RTC Transcribe
A real-time audio transcription server using WebRTC and OpenAI's Whisper API.
Features
- Browser-based audio capture using WebRTC
- Real-time audio streaming to Go server
- Robust Opus audio decoding with libopus support
- Detailed structured logging for debugging and monitoring
- Audio transcription using OpenAI's Whisper API
- Real-time text streaming back to the browser using Server-Sent Events (SSE)
- Clean, simple user interface
Architecture
RTC Transcribe is built with the following components:
-
Frontend: HTML/CSS/JavaScript web client that:
- Captures microphone audio
- Establishes WebRTC connection with the server
- Streams the audio in real-time
- Receives and displays transcription results
-
Backend Server: Go application that:
- Handles WebRTC signaling and establishes peer connections
- Receives and decodes Opus audio streams
- Buffers audio for optimal transcription
- Transcribes audio using Whisper API
- Streams results back to the client using SSE
Requirements
- Go 1.23+
- OpenAI API key for the Whisper API
Production Requirements
For production use with real Opus decoding (recommended), you'll need:
- libopus and libopusfile development libraries
- Ubuntu/Debian:
sudo apt-get install libopus-dev libopusfile-dev
- macOS:
brew install opus opusfile
- Windows: Use MSYS2/MinGW or vcpkg
Building
Build with real Opus support (recommended for production)
# First install the required dependencies
sudo apt-get install libopus-dev libopusfile-dev
# Then build
go build -o rtc-transcribe ./cmd/apps/rtc-transcribe/
Build with mock Opus decoder (no dependencies, reduced audio quality)

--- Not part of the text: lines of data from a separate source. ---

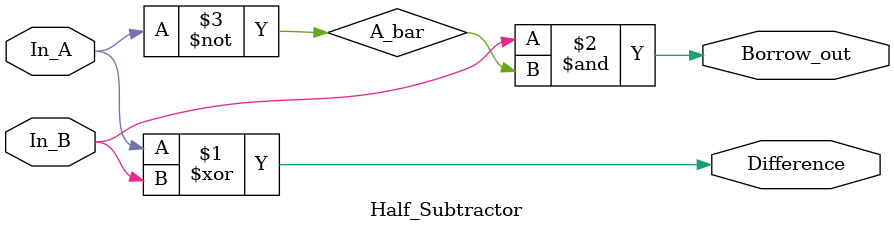
<source format=v>
`timescale 1ns / 1ps

module Half_Subtractor(
    In_A, In_B, Difference, Borrow_out
    );
    input In_A, In_B;
    output Difference, Borrow_out;
    wire A_bar;
    
    // implement half subtractor circuit, your code starts from here.
    // hint: gate(output, input1, input2);
    xor( Difference, In_A, In_B);
    not( A_bar, In_A);
    and( Borrow_out, In_B, A_bar);

endmodule

</source>
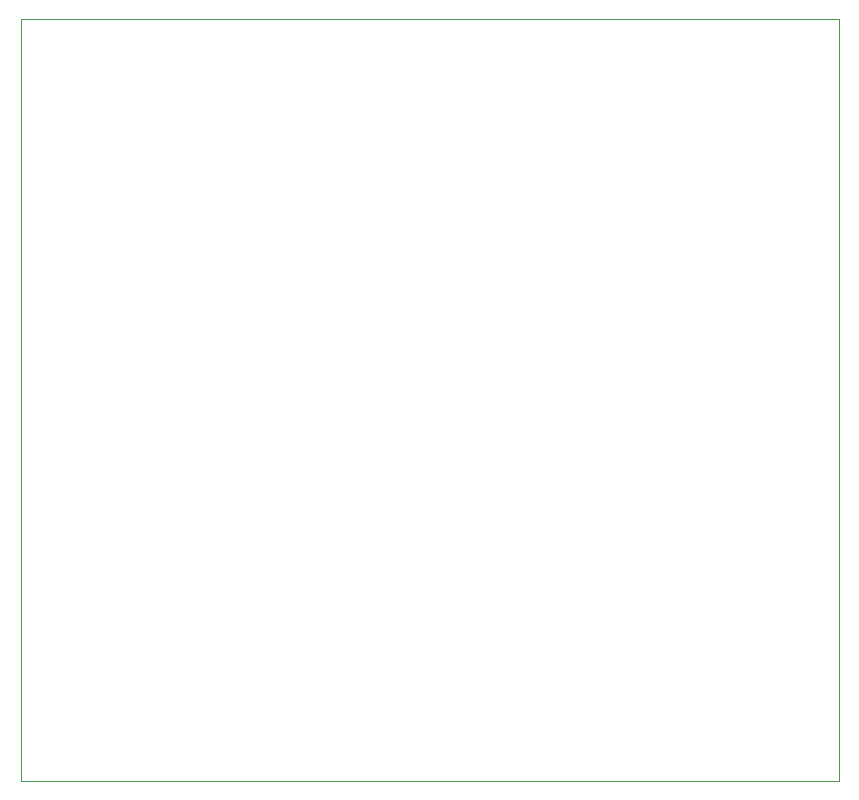
<source format=gbr>
%TF.GenerationSoftware,KiCad,Pcbnew,8.0.5*%
%TF.CreationDate,2024-09-27T23:03:38+12:00*%
%TF.ProjectId,LFR Blake Design 1,4c465220-426c-4616-9b65-204465736967,3*%
%TF.SameCoordinates,Original*%
%TF.FileFunction,Profile,NP*%
%FSLAX46Y46*%
G04 Gerber Fmt 4.6, Leading zero omitted, Abs format (unit mm)*
G04 Created by KiCad (PCBNEW 8.0.5) date 2024-09-27 23:03:38*
%MOMM*%
%LPD*%
G01*
G04 APERTURE LIST*
%TA.AperFunction,Profile*%
%ADD10C,0.050000*%
%TD*%
G04 APERTURE END LIST*
D10*
X131250000Y-59000000D02*
X200500000Y-59000000D01*
X200500000Y-123500000D01*
X131250000Y-123500000D01*
X131250000Y-59000000D01*
M02*

</source>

go build -tags noopus -o rtc-transcribe ./cmd/apps/rtc-transcribe/
Usage
Run the application:
# Set your OpenAI API key
export OPENAI_API_KEY=your_api_key_here
# Run with default settings
./rtc-transcribe
# Run with debug logging
./rtc-transcribe --log-level debug
# Run on a different port
./rtc-transcribe --port 9000
# Specify OpenAI API key directly
./rtc-transcribe --api-key sk-xxxxxxxxxxxxx
Command Line Flags
-p, --port
: HTTP server port (default: 8080)
-l, --log-level
: Log level (debug, info, warn, error) (default: info)
-k, --api-key
: OpenAI API key (defaults to OPENAI_API_KEY env var)
-m, --mode
: Transcription mode (currently only "api" is supported)
Implementation Details
The application is organized into the following packages:
- webrtc: Handles WebRTC peer connections and audio processing
- transcribe: Manages audio transcription using Whisper API
- sse: Handles Server-Sent Events for streaming text back to the client
Debugging
The application uses structured logging with zerolog. To enable debug logs:
./rtc-transcribe --log-level debug
Important log components:
WebRTCSignaling
: WebRTC signaling and connection setup
WebRTCPeer
: Peer connection management
AudioTrackHandler
: Audio track processing
AudioProcessor
: Audio processing and buffer management
OpusDecoder
: Audio decoding (real or mock)
WhisperAPIClient
: API communication
TranscriptionService
: Transcription orchestration
SSE
: Server-sent events management
The application buffers 3 seconds of audio before sending it for transcription, which balances responsiveness with transcription accuracy.
Limitations and Future Work
- Currently only supports the OpenAI Whisper API for transcription
- A local mode using whisper.cpp could be added in the future
- No data persistence or session management
- Basic error handling
License
See the LICENSE file at the root of the repository.